What you have to do » Retype the records below exactly as they stand, omitting the pictures.

··· Extracted data ···

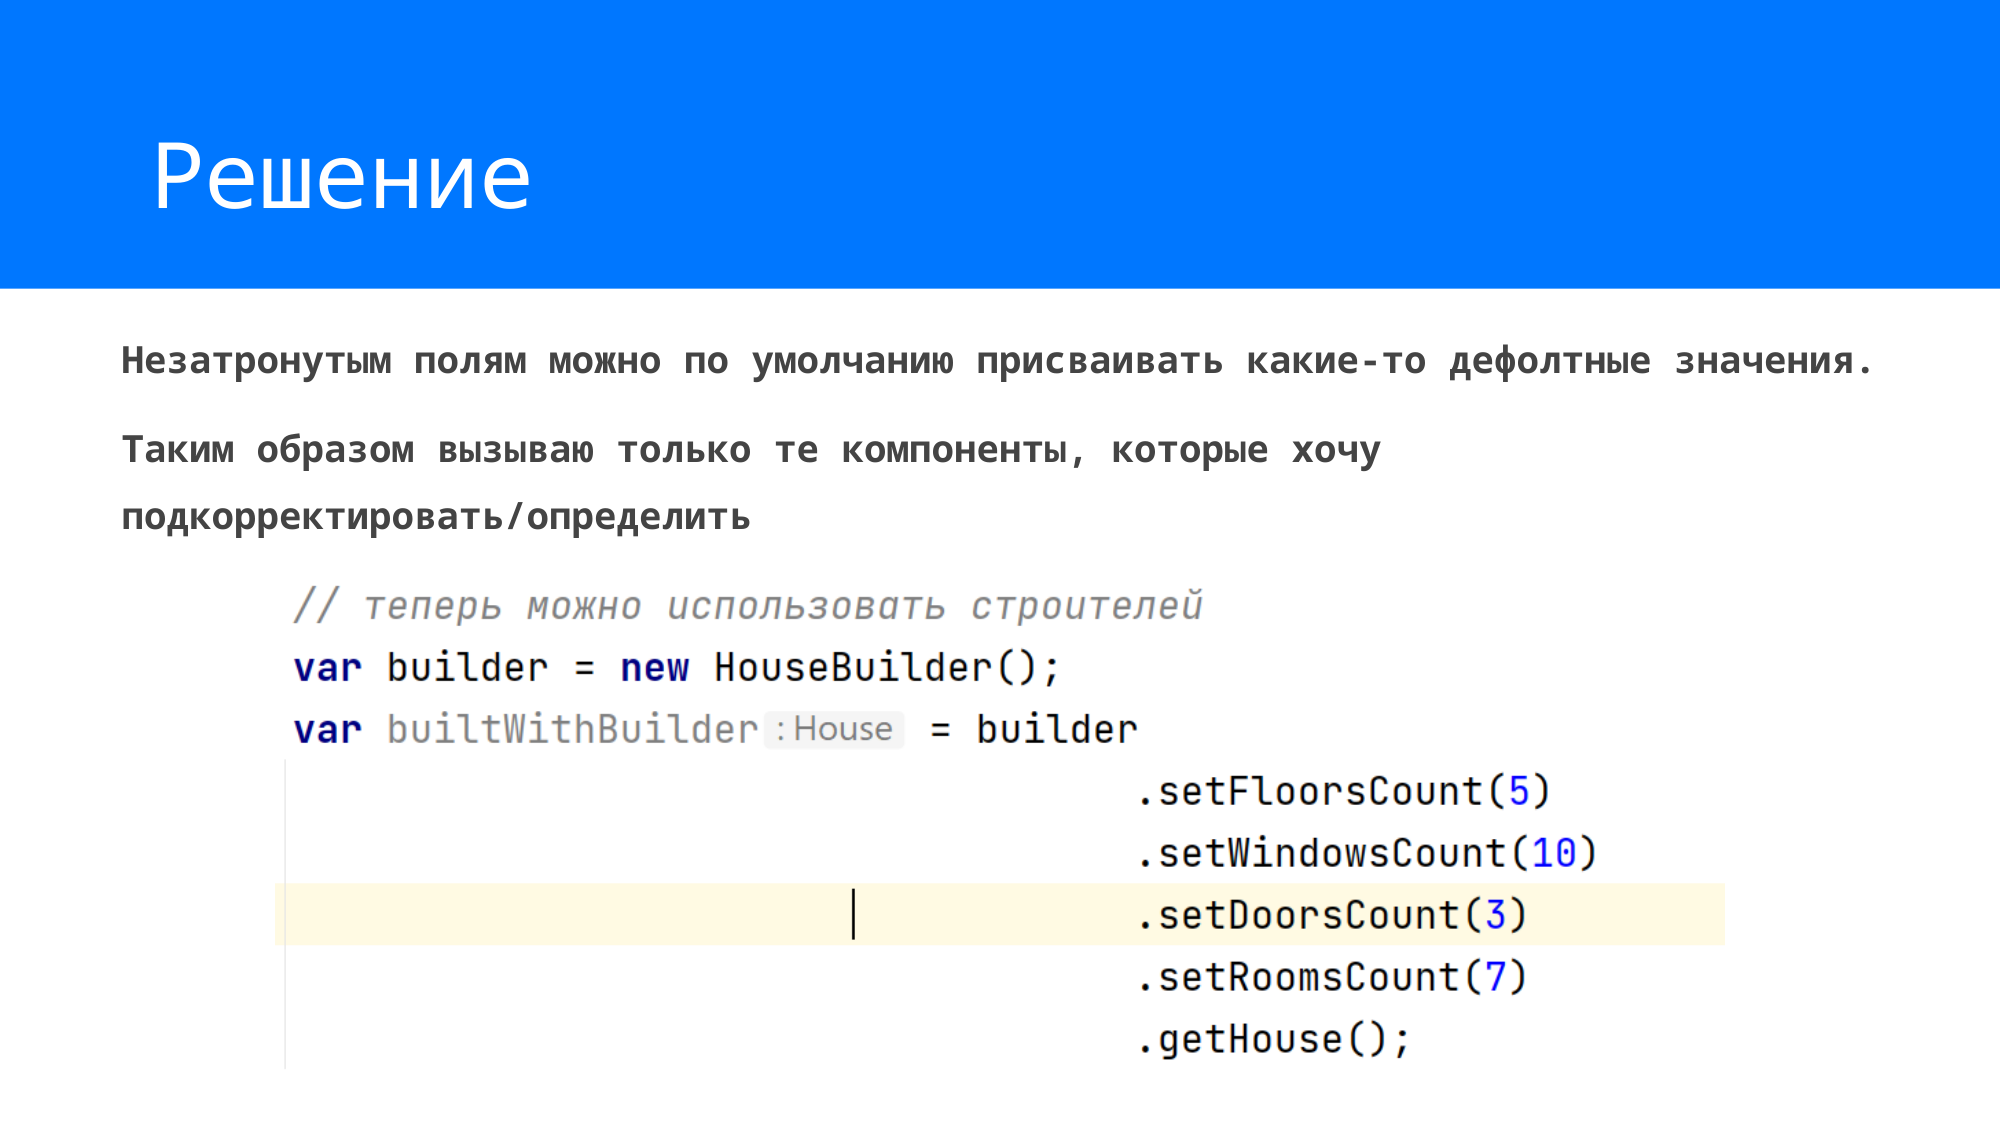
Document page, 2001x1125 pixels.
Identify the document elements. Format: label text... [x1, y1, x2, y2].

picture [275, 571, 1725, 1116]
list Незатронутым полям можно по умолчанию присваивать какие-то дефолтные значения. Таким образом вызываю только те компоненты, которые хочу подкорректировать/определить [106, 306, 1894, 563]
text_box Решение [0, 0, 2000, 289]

···

Task response »
Document page, 2001x1125 pixels.
Identify the document elements. Format: label text... [x1, y1, x2, y2].

picture [275, 571, 1725, 1116]
list Незатронутым полям можно по умолчанию присваивать какие-то дефолтные значения. Таким образом вызываю только те компоненты, которые хочу подкорректировать/определить [106, 306, 1894, 563]
text_box Решение [0, 0, 2000, 289]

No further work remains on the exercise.